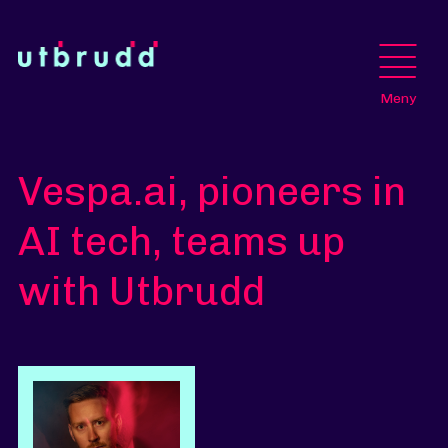
Meny
Vespa.ai, pioneers in
AI tech, teams up
with Utbrudd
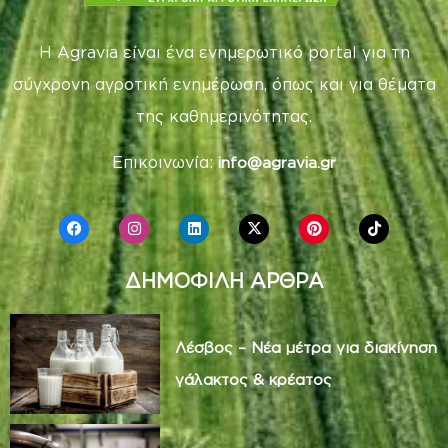
Η Agravia είναι ένα ενημερωτικό portal για τη
σύγχρονη αγροτική ενημέρωση, όπως και για θέματα
της καθημερινότητας.
Επικοινωνία:
info@agravia.gr
ΔΗΜΟΦΙΛΗ ΑΡΘΡΑ
Λέσβος – Νέα μέτρα για διακίνηση
γάλακτος & κρέατος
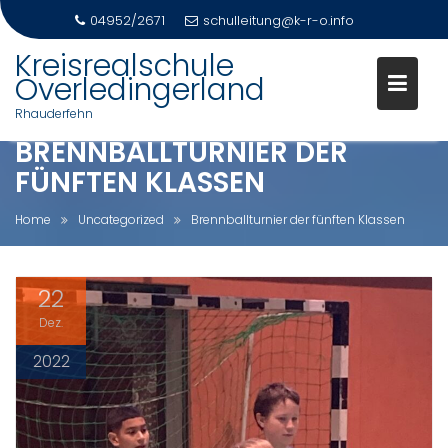
04952/2671
schulleitung@k-r-o.info
Skip
Kreisrealschule
to
Overledingerland
content
Rhauderfehn
BRENNBALLTURNIER DER
FÜNFTEN KLASSEN
Home
Uncategorized
Brennballturnier der fünften Klassen
22
Dez.
2022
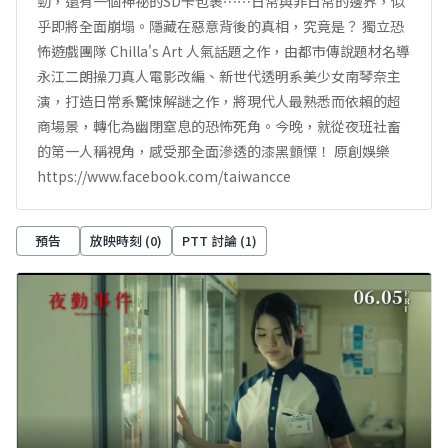
勁，還有一個神祕的SD卡包裹⋯⋯日常與非日常的邊界，似
乎即將全面崩塌。隱藏在惡意背後的真相，究竟是？ 獨立恐
怖遊戲團隊 Chilla's Art 人氣話題之作，由都市傳說題材名導
永江二朗操刀真人電影改編、新世代透明系美少女南琴奈主
演，打造日常系驚悚解謎之作，將現代人最熟悉而依賴的超
商場景，轉化為幽閉窒息的恐怖死角。今晚，就從夜班社畜
的第一人稱視角，感受那全面滲透的漆黑顫慄！ 原創娛樂
https://www.facebook.com/taiwancce
預告
放映時刻 (
0
)
PTT 討論 (
1
)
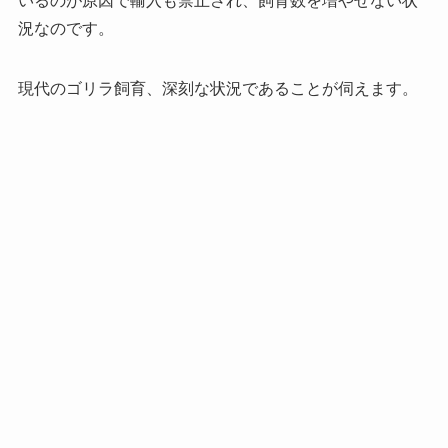
いるのが原因で輸入も禁止され、飼育数を増やせない状
況なのです。
現代のゴリラ飼育、深刻な状況であることが伺えます。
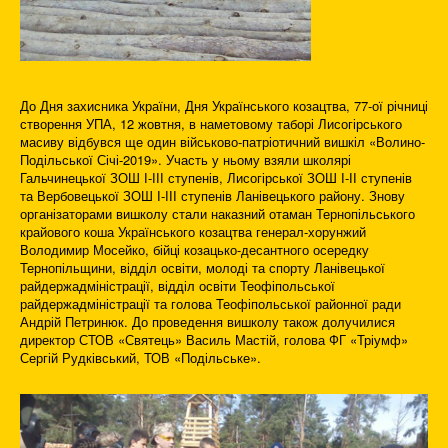
До Дня захисника України, Дня Українського козацтва, 77-ої річниці
створення УПА, 12 жовтня, в наметовому таборі Лисогірського
масиву відбувся ще один військово-патріотичний вишкіл «Волино-
Подільської Січі-2019». Участь у ньому взяли школярі
Гальчинецької ЗОШ І-ІІІ ступенів, Лисогірської ЗОШ І-ІІ ступенів
та Вербовецької ЗОШ І-ІІІ ступенів Ланівецького району. Знову
організаторами вишколу стали наказний отаман Тернопільського
крайового коша Українського козацтва генерал-хорунжий
Володимир Мосейко, бійці козацько-десантного осередку
Тернопільщини, відділ освіти, молоді та спорту Ланівецької
райдержадміністрації, відділ освіти Теофіпольської
райдержадміністрації та голова Теофіпольської районної ради
Андрій Петринюк. До проведення вишколу також долучилися
директор СТОВ «Святець» Василь Мастій, голова ФГ «Тріумф»
Сергій Рудківський, ТОВ «Подільське».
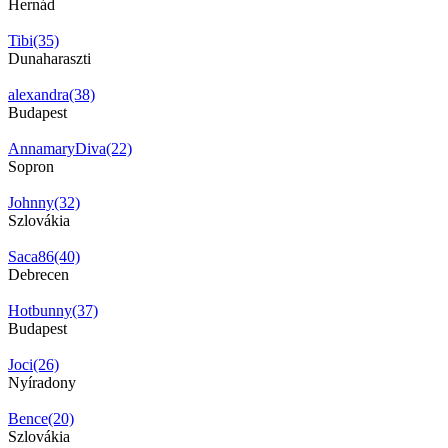
Hernád
Tibi(35)
Dunaharaszti
alexandra(38)
Budapest
AnnamaryDiva(22)
Sopron
Johnny(32)
Szlovákia
Saca86(40)
Debrecen
Hotbunny(37)
Budapest
Joci(26)
Nyíradony
Bence(20)
Szlovákia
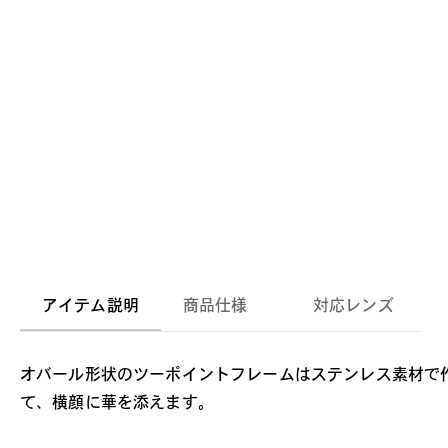
アイテム説明
商品仕様
対応レンズ
オバール形状のツーポイントフレームはステンレス素材で
て、横顔に華を添えます。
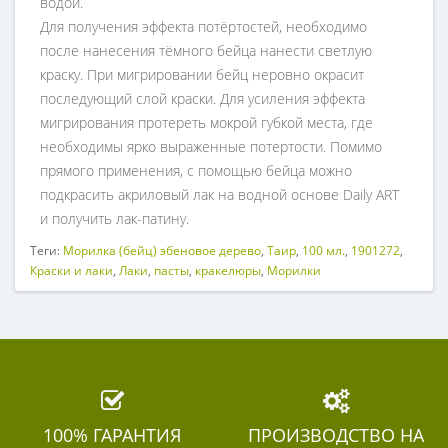
водой.
Для получения эффекта потёртостей, необходимо
после нанесения тёмного бейца нанести светлую
краску. При мигрировании бейц неровно окрасит
последующий слой краски. Для усиления эффекта
мигрирования протереть мокрой губкой места, где
необходимы ярко выраженные потертости. Помимо
прямого применения, с помощью бейца можно
подкрасить акриловый лак на водной основе Daily ART
и получить лак-патину.
Теги:
Морилка (бейц) эбеновое дерево
,
Таир
,
100 мл.
,
1901272
,
Краски и лаки
,
Лаки
,
пасты
,
кракелюры
,
Морилки
100% ГАРАНТИЯ
ПРОИЗВОДСТВО НА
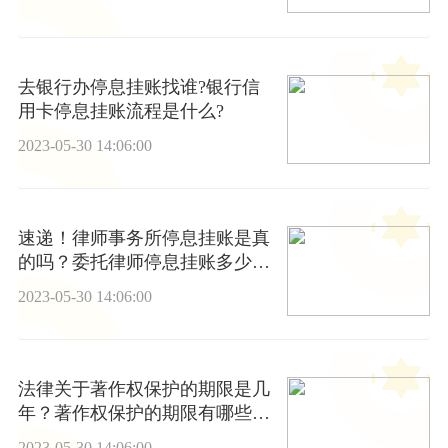
去银行办停息挂账找谁?银行信
用卡停息挂账流程是什么?
2023-05-30 14:06:00
速递！律师事务所停息挂账是真
的吗？委托律师停息挂账多少
钱？
2023-05-30 14:06:00
法律关于著作权保护的期限是几
年？著作权保护的期限有哪些法
律依据？
2023-05-30 14:06:00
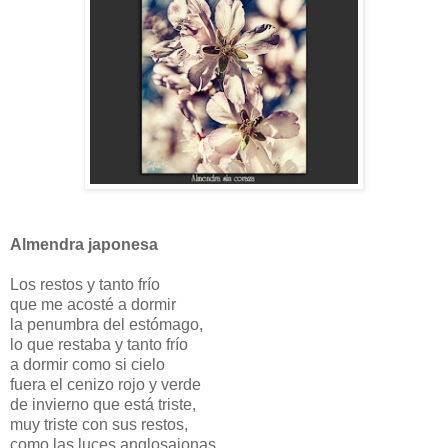
Almendra japonesa
Los restos y tanto frío
que me acosté a dormir
la penumbra del estómago,
lo que restaba y tanto frío
a dormir como si cielo
fuera el cenizo rojo y verde
de invierno que está triste,
muy triste con sus restos,
como las luces anglosajonas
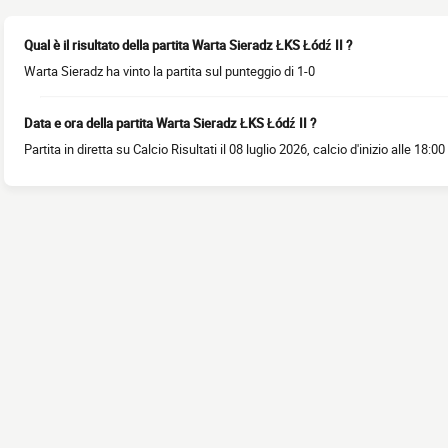
Qual è il risultato della partita Warta Sieradz ŁKS Łódź II ?
Warta Sieradz ha vinto la partita sul punteggio di 1-0
Data e ora della partita Warta Sieradz ŁKS Łódź II ?
Partita in diretta su Calcio Risultati il 08 luglio 2026, calcio d'inizio alle 18:00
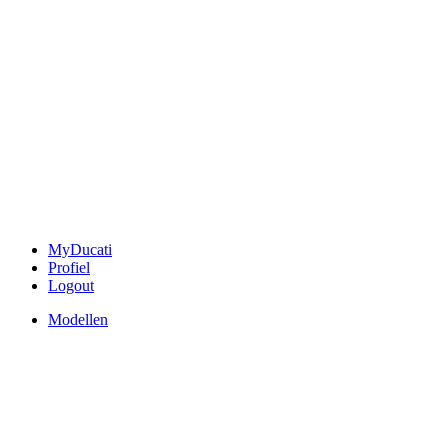
MyDucati
Profiel
Logout
Modellen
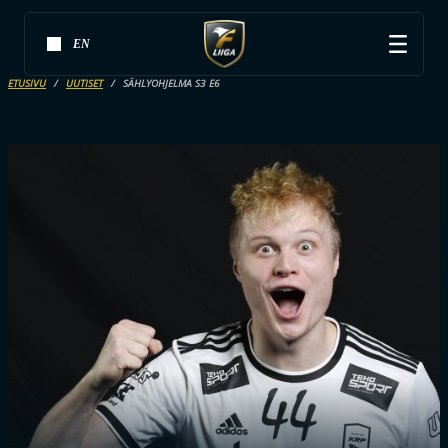
EN
ETUSIVU
UUTISET
SÄHLYOHJELMA S3 E6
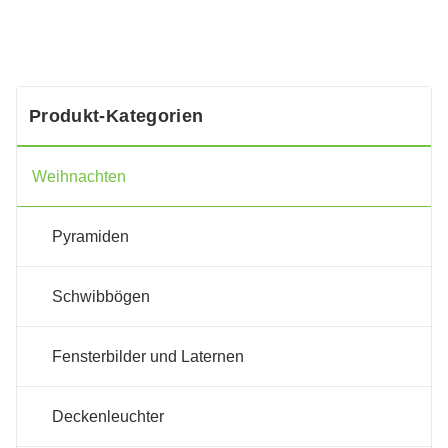
Produkt-Kategorien
Weihnachten
Pyramiden
Schwibbögen
Fensterbilder und Laternen
Deckenleuchter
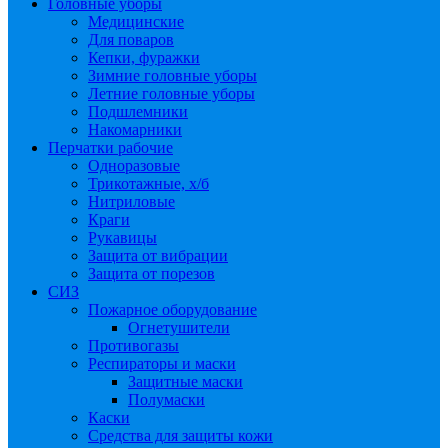
Головные уборы
Медицинские
Для поваров
Кепки, фуражки
Зимние головные уборы
Летние головные уборы
Подшлемники
Накомарники
Перчатки рабочие
Одноразовые
Трикотажные, х/б
Нитриловые
Краги
Рукавицы
Защита от вибрации
Защита от порезов
СИЗ
Пожарное оборудование
Огнетушители
Противогазы
Респираторы и маски
Защитные маски
Полумаски
Каски
Средства для защиты кожи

────────────────

- [Description of the task]: The reply should hold an exact repeat of the entries from their opening line through the line with "勁，還有一個神祕的SD卡包裹⋯⋯日常與非日常的邊界，似", and no pictures at all.

- [Completed task]:
Meny
Vespa.ai, pioneers in
AI tech, teams up
with Utbrudd
Η Agravia είναι ένα ενημερωτικό portal για τη
σύγχρονη αγροτική ενημέρωση, όπως και για θέματα
της καθημερινότητας.
Επικοινωνία:
info@agravia.gr
ΔΗΜΟΦΙΛΗ ΑΡΘΡΑ
Λέσβος – Νέα μέτρα για διακίνηση
γάλακτος & κρέατος
04952/2671
schulleitung@k-r-o.info
Skip
Kreisrealschule
to
Overledingerland
content
Rhauderfehn
BRENNBALLTURNIER DER
FÜNFTEN KLASSEN
Home
Uncategorized
Brennballturnier der fünften Klassen
22
Dez.
2022
勁，還有一個神祕的SD卡包裹⋯⋯日常與非日常的邊界，似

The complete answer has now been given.